■ **WORK TO BE COMPLETED**
Print, exactly as they appear in the listing below, the lines from the line with "12 distinct labeled" to the line with "the man in white shirt at point (579, 333), 10.47", with both end lines kept.

■ **ENTRIES SHOWN**
━━━━━━━━━━

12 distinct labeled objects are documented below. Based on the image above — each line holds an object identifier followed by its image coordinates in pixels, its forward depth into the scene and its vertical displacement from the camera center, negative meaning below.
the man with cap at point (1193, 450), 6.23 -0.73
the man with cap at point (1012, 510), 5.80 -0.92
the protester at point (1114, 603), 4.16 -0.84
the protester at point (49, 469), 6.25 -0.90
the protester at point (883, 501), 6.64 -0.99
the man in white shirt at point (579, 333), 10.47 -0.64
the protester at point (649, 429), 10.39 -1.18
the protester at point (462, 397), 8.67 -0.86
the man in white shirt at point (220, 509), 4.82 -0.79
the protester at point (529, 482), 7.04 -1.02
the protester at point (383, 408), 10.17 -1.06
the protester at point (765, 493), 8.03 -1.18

━━━━━━━━━━

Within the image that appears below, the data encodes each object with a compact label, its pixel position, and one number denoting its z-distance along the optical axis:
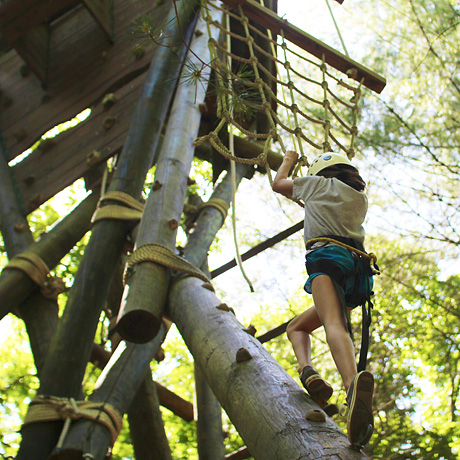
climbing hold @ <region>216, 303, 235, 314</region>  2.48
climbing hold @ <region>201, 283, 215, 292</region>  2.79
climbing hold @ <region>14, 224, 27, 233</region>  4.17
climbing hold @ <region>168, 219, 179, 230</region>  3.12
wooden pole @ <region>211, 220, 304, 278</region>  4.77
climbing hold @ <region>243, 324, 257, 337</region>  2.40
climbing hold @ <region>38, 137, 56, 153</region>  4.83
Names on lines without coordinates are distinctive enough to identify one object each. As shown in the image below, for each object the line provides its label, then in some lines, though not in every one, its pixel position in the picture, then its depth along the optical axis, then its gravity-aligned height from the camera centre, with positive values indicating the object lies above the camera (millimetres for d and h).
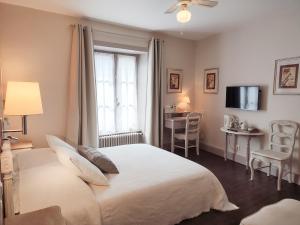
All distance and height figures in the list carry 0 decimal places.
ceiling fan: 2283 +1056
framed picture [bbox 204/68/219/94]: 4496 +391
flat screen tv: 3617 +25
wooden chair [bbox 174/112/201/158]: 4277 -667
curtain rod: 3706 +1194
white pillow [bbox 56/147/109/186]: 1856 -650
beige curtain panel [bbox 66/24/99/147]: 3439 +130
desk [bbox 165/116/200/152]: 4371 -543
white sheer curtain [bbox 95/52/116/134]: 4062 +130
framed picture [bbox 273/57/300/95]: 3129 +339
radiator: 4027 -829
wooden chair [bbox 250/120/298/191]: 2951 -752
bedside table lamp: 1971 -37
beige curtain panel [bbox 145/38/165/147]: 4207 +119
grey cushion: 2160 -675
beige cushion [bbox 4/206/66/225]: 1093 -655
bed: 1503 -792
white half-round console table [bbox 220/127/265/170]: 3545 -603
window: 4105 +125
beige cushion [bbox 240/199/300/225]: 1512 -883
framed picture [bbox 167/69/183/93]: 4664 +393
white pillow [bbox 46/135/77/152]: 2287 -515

━━━━━━━━━━

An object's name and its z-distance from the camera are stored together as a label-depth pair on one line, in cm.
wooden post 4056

━━━━━━━━━━

■ **COMPLETED EXERCISE**
12 distinct labeled objects are documented below. Based on the image above — each line holds an object identifier followed by its image coordinates in pixels, its forward depth into the scene and its vertical displacement from the camera center, negative meaning below.
the man with cap at point (1193, 450), 6.23 -0.73
the man with cap at point (1012, 510), 5.80 -0.92
the protester at point (1114, 603), 4.16 -0.84
the protester at point (49, 469), 6.25 -0.90
the protester at point (883, 501), 6.64 -0.99
the man in white shirt at point (579, 333), 10.47 -0.64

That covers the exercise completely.